- _Document text_
-------------------------
One design was chosen from each high school; Kildare Catholic College, Shepherd’s Park School, Mount Austin High School, Wagga Wagga High School, and Mater Dei Catholic College.

Council managed the production and installation of the standalone lighted sculptures.

More than 100 high school students and 850 primary school students were involved in creating the final five sculptures, which were officially unveiled by Ms Beazley and Wagga Mayor Dallas Tout at the Wagga Beach Riverside Precinct on Monday, 7 June 2022.

The sculptures create an equity walk within the precinct, starting near the entrance to the main car park and winding along the pathways to the new playground and through the open spaces.

Ms Beazley said everyone involved in the project had played an important role in the community.

“This is a project about a community,” she said, “and it’s very important you be acknowledged for that very reason.”

The Governor said being an active member of the community was what made it strong.

“It is what makes a place good to live and we all want to live in a place where we feel safe,” she said.

“The opportunity given to the school by this community project has provided the artist and the creators a means to reflect on and express the positive role equity plays in communities.
-------------------------
- _Provided material_
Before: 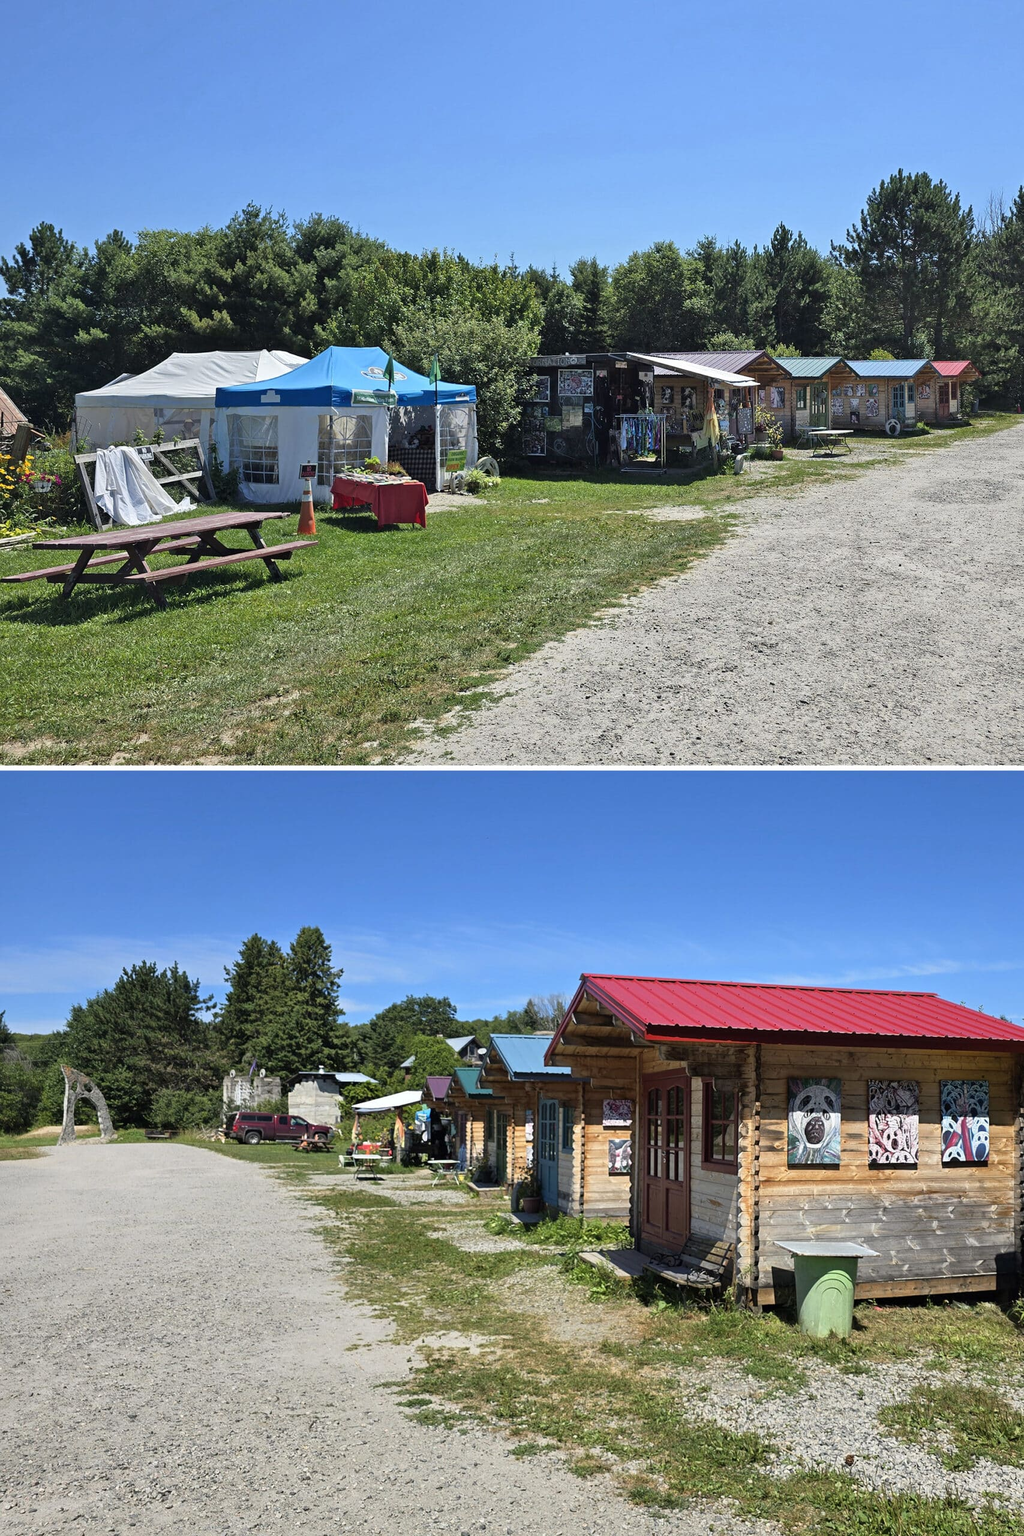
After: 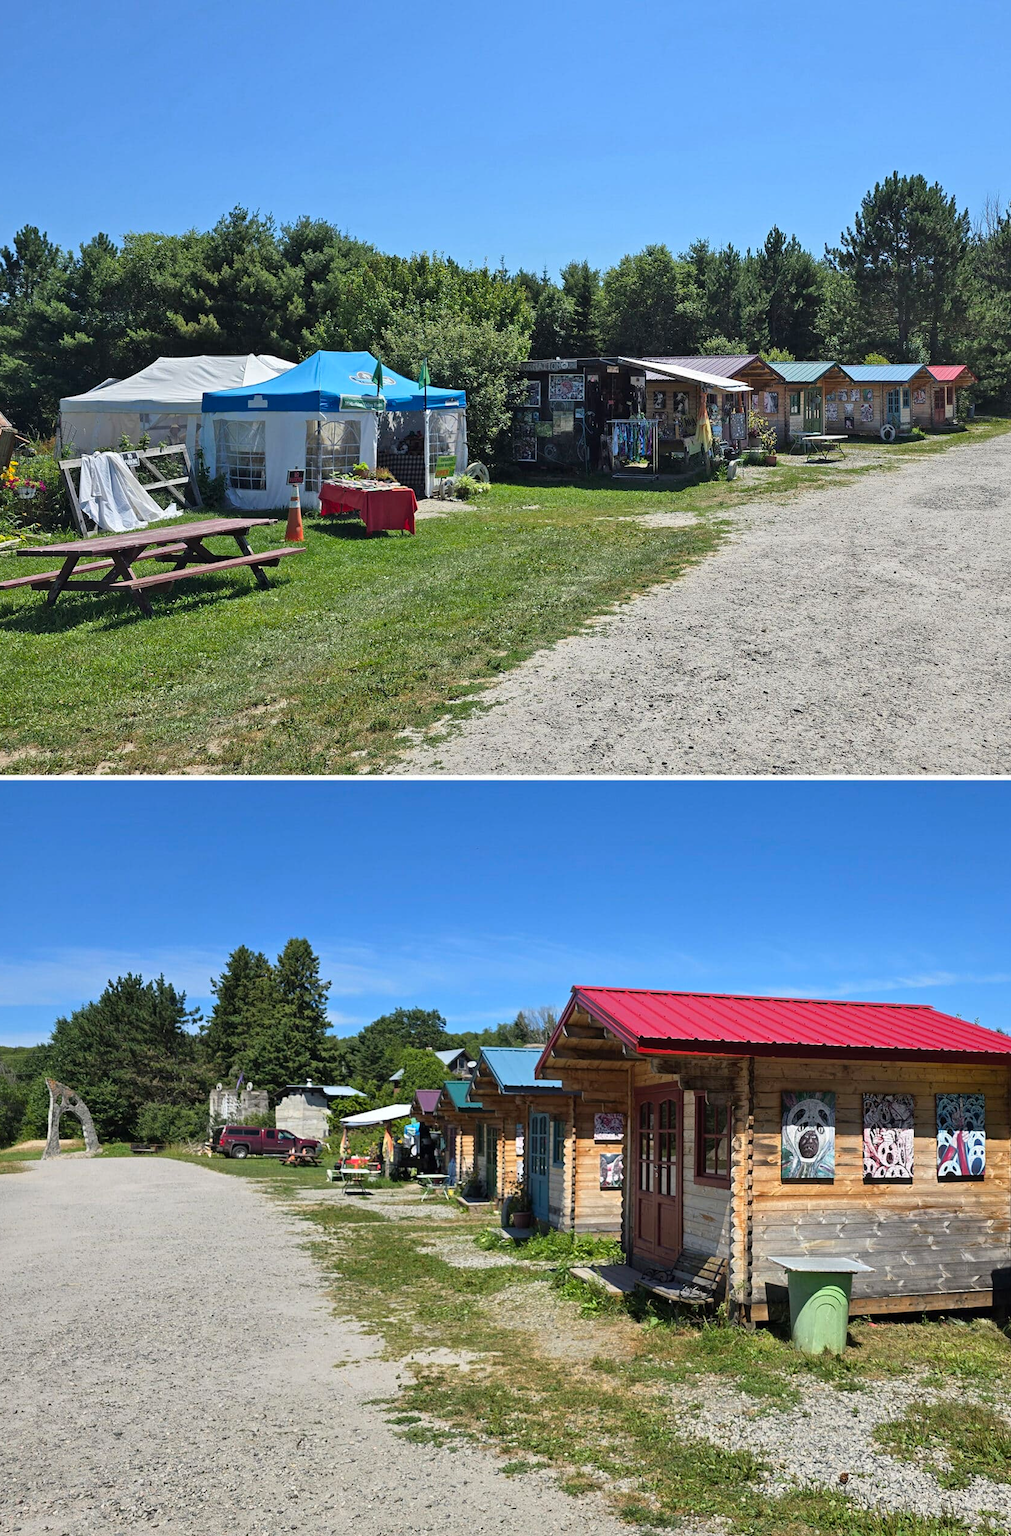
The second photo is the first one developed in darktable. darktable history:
crop and rotate: left 1.662%, right 0.694%, bottom 1.203%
-------------------------
- _Exercise requirements_
Rewrite the text on the Wagga Beach sculptures from the words "The Governor said" through "plays in communities.", putting "welcome" in place of "safe".

- _Reply to the task_
The Governor said being an active member of the community was what made it strong.

“It is what makes a place good to live and we all want to live in a place where we feel welcome,” she said.

“The opportunity given to the school by this community project has provided the artist and the creators a means to reflect on and express the positive role equity plays in communities.